Sounds are the most obvious example, and the invisible reality most easily depicted. Sound waves are invisible, but not waves in general. Such as ripples on water. Burchfield modified the visual phenomenon waves to represent the invisible phenomenon. It’s pretty much a convention now, but he invented—or contributed to the invention of—this isn’t a doctoral thesis—the convention. He invented it for his art.
Pulsations of darting crescent shapes to indicate the sounds of birds and insects. More jagged wave forms to indicate more raucous, strident noises. Zig-zags of thick black to indicate thunder.
But then similar little crescent emanations from even inanimate objects indicate a general vitalism, not just of natural things but all things. So trees and bushes have eyes, and houses have faces, and forests are cathedrals.
As for sense of smell, see the painting The Fragrance of Spring, with its profusion of yellow flowers. Burchfield knew his woods and fields flora so well, probably he could smell them in the painting. Possibly expected us to be able to also.
We get to see in the works on show Burchfield’s art grow, develop, expand, literally and figuratively. Wall copy tells how early on in his career—around World War I years—he painted mostly nature scenes, smallish landscapes, in a tempered modernist style. Then for the next twenty years or so, mostly city and town views, in basically realistic style. Always mainly watercolors on paper. But then in the ‘40s and into the ‘50s and ‘60s, went back to nature as his subject, and even to some of his old paintings from previous times, enlarging them—by pasting on paper strips along edges—and adding in new elements and his new signature spirit of vitalism. Look closely and at an angle and you can see the join lines where he has added on paper. The magnificent now-large-format Nighthawks at Twilight is a good example. The original central portion was painted in 1917, the expanded painting is from 1949. Depicting a dozen or so swooping and diving hawks against a half-lit evening sky, wave patterns of thin clouds amid sunset light effects echoing and contrasting with wave patterns below, in the trees and fields, and fenceline of what seem to be eyes of mystery creatures peering out of the foliage at the viewer peering at them.

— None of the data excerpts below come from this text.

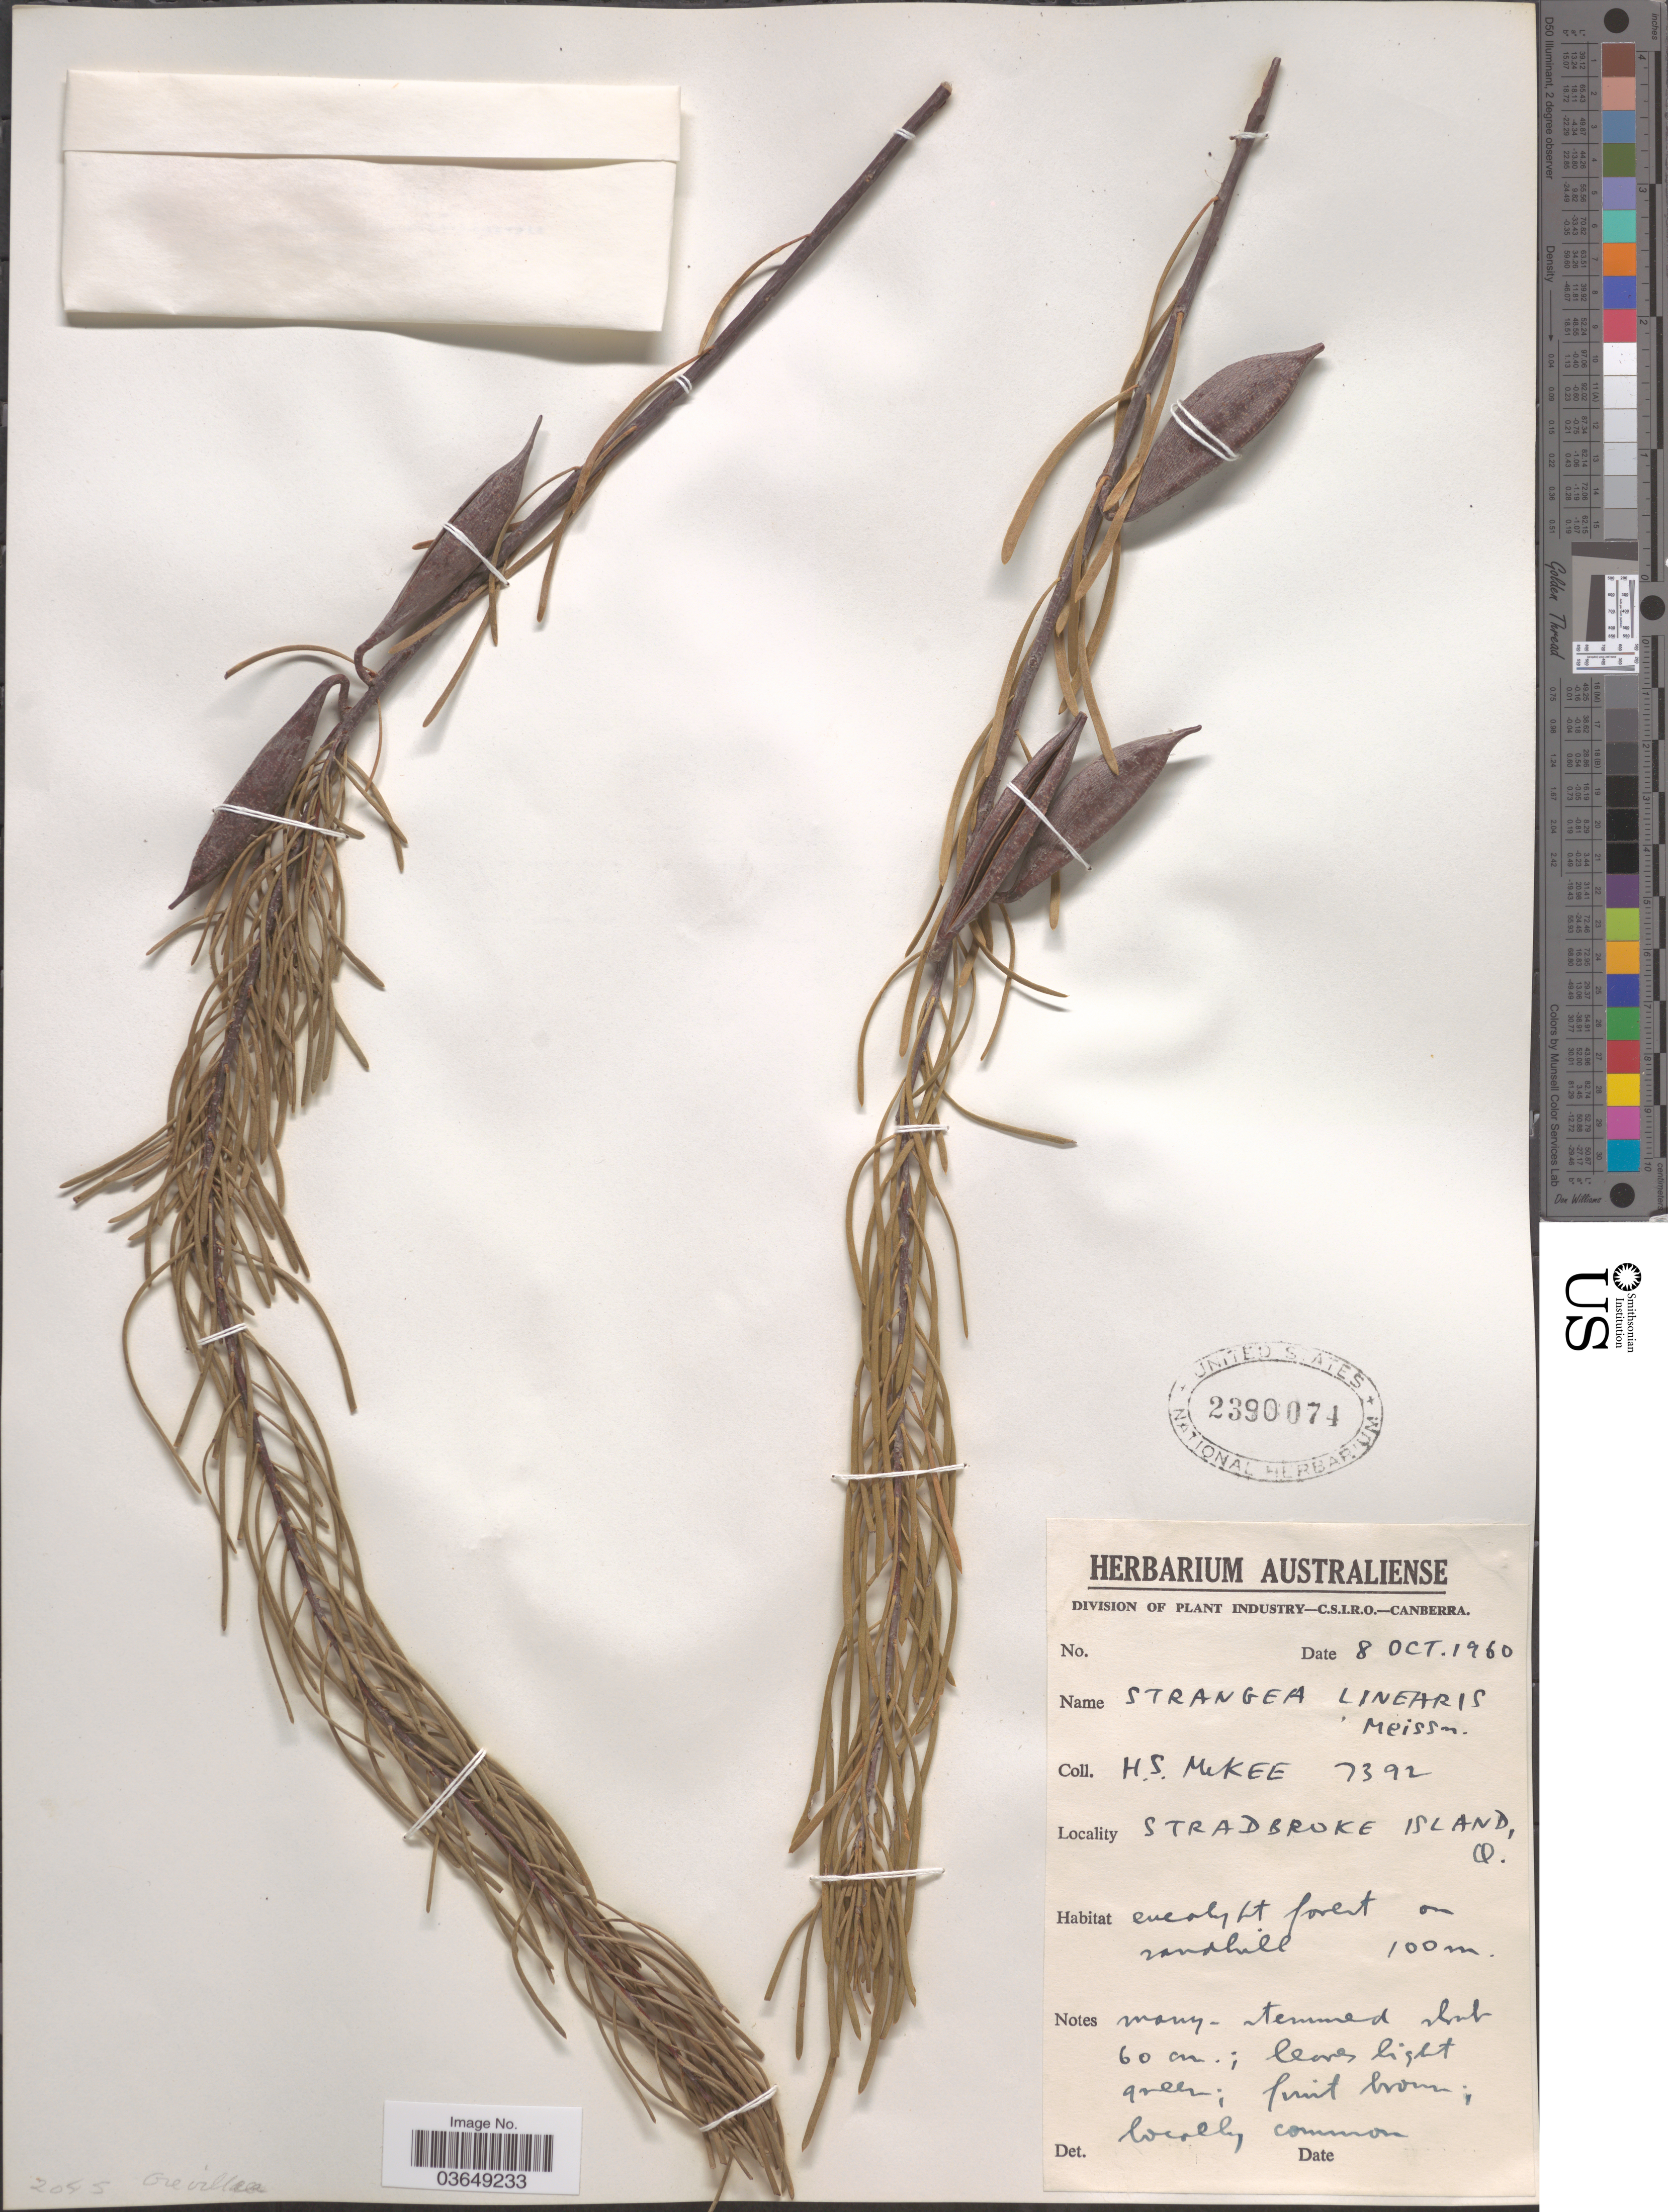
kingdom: Plantae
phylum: Tracheophyta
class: Magnoliopsida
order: Proteales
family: Proteaceae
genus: Strangea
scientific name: Strangea linearis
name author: Meisn.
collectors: H. S. McKee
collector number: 7392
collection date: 1960-10-08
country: Australia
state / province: Queensland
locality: Stradbroke Island.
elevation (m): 100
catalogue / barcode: US 2390074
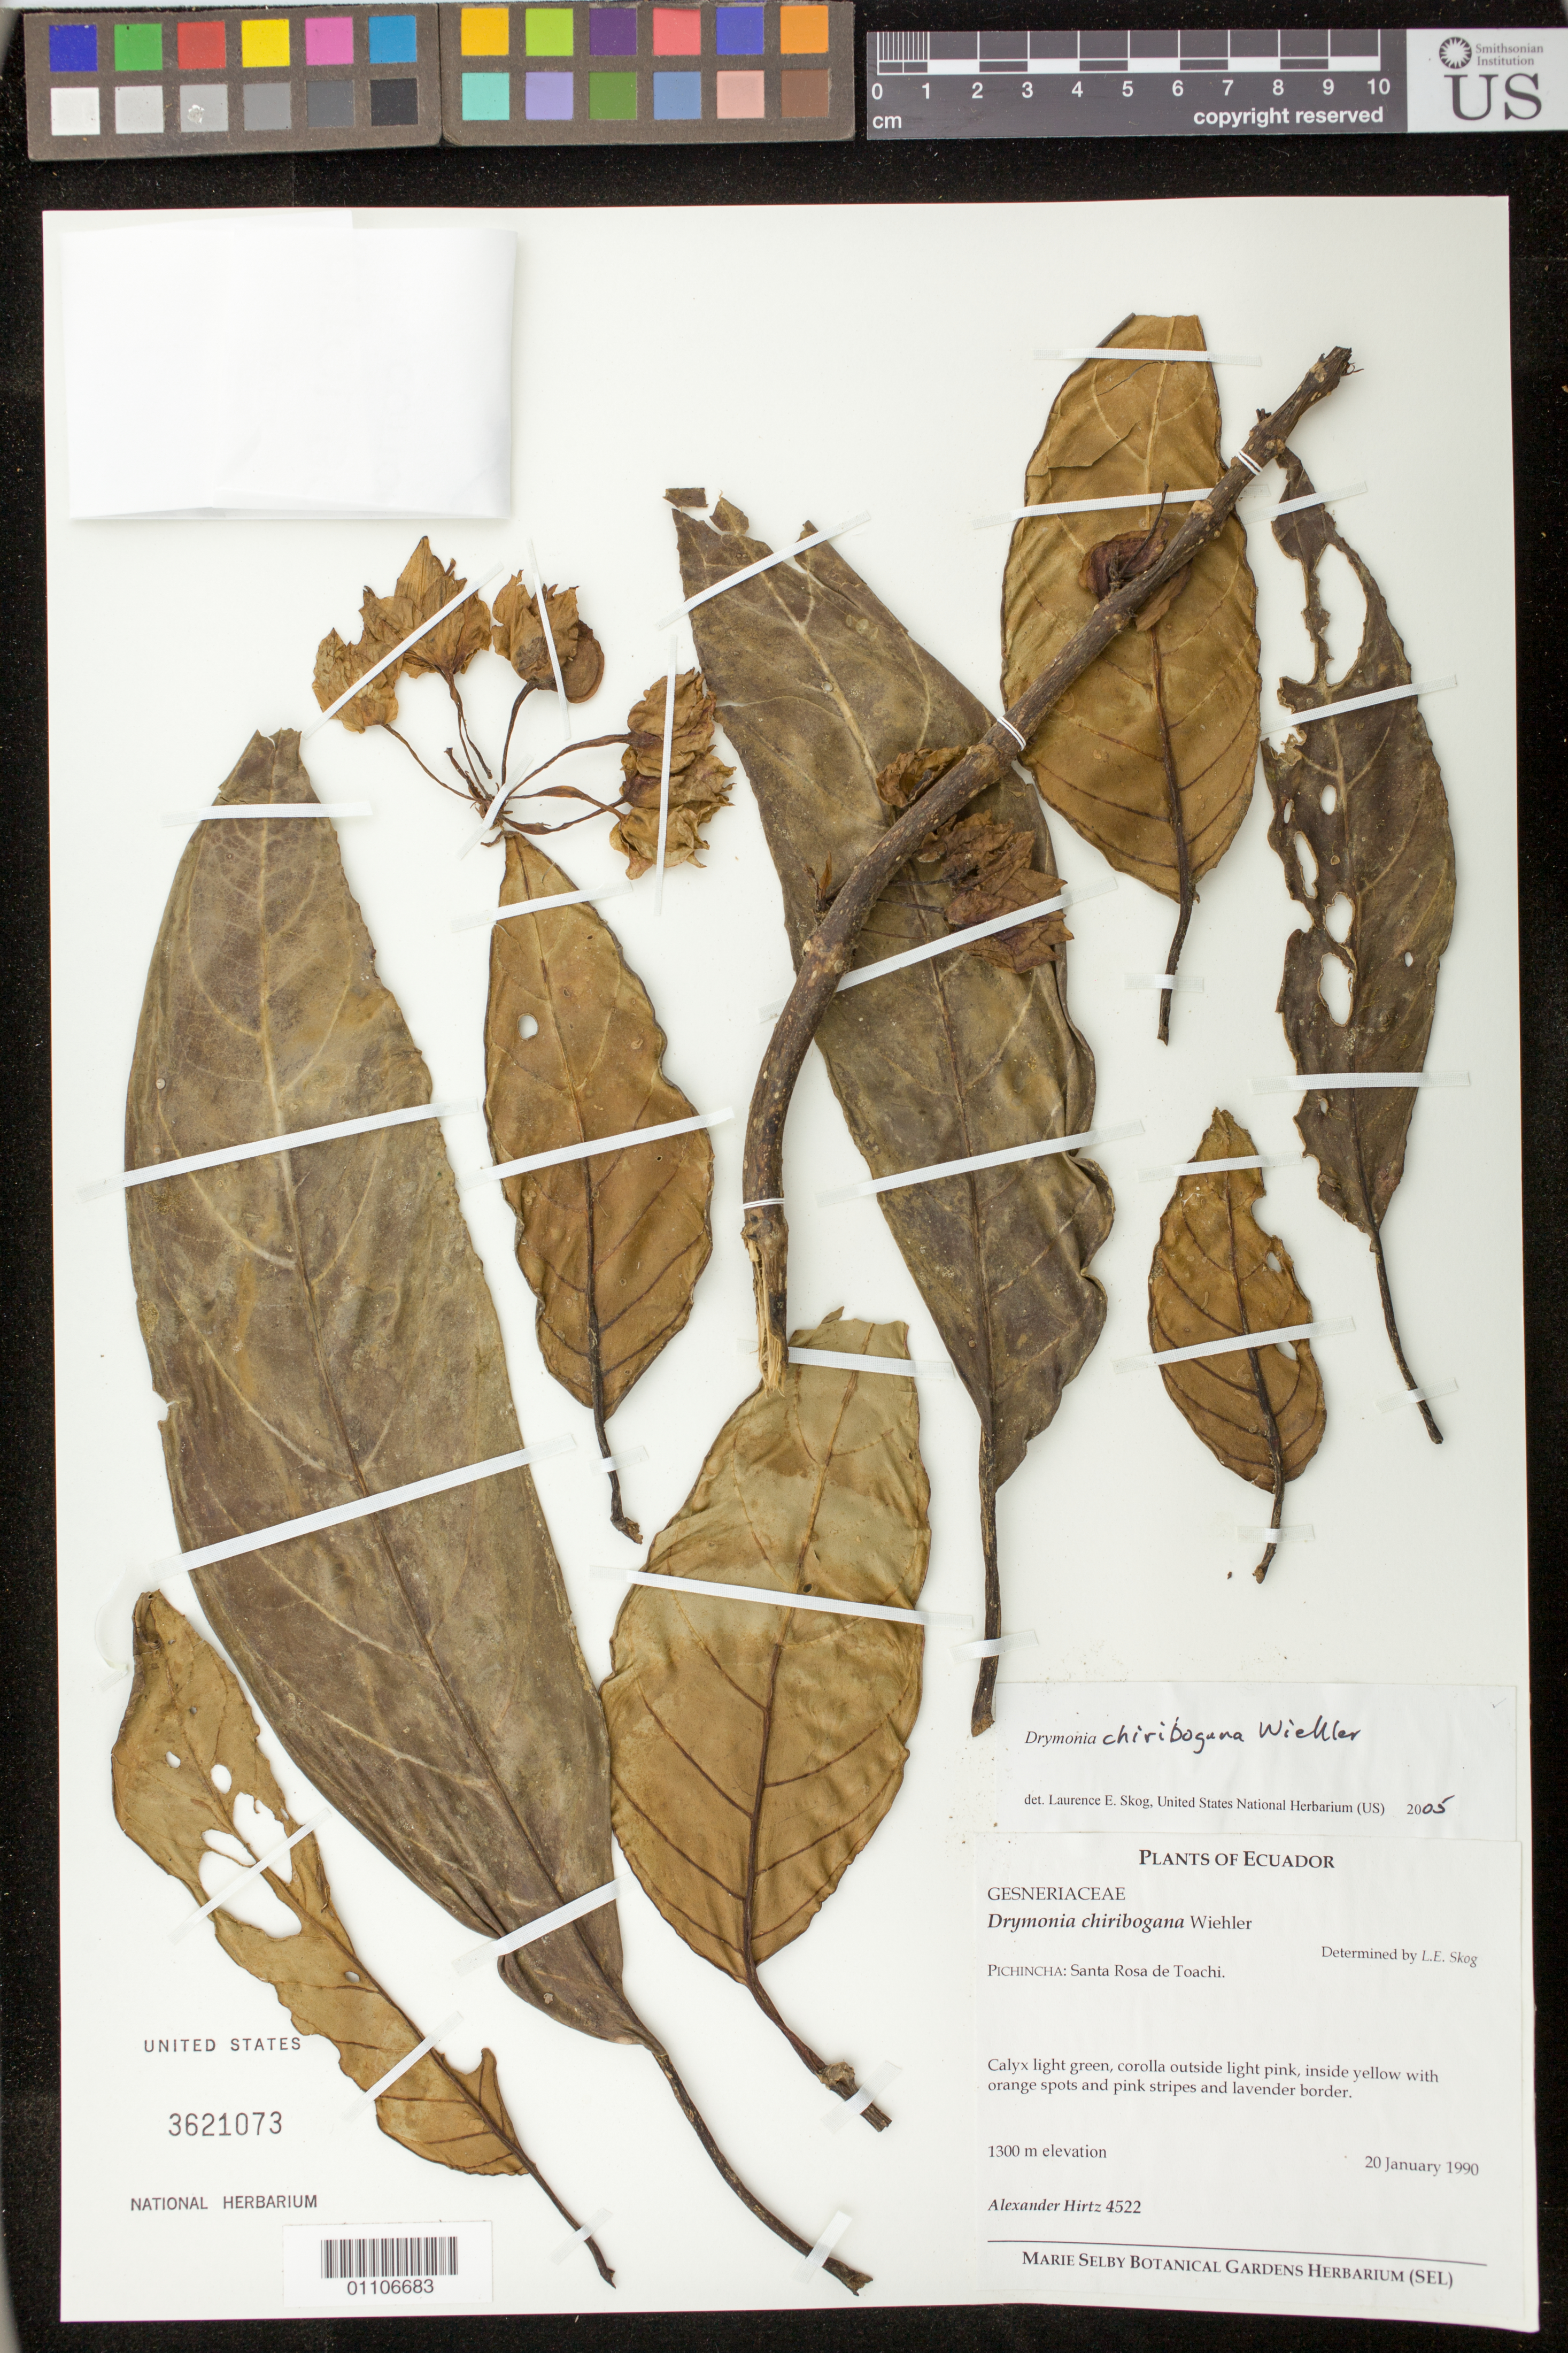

The exhibit is called Exalted Nature and was co-organized by the Burchfield Penney and Brandywine River Museum, Chadd’s Ford, Pennsylvania. It includes a number of spectacular Burchfield works from the Brandywine and other museums and private collections. Such as Summer Afternoon, another original early work later enlarged and embellished, depicting dense reeds and rushes greenery around marsh waters, and a central figure shimmering dragonfly. And Midsummer Caprice, presenting a huge cicada form, it looks like, in the overlap of branches and leaves of two adjacent trees.
Two notebook sketches from early on seem germane to Burchfield’s ultimate project: a little cricket sketch wherein the cricket form evokes wave forms; and Insect Fantasy, wherein an insect is transformed into sound waves on the one hand, a Persian or India Indian decorative design on the other.
Exalted Nature continues until February 22.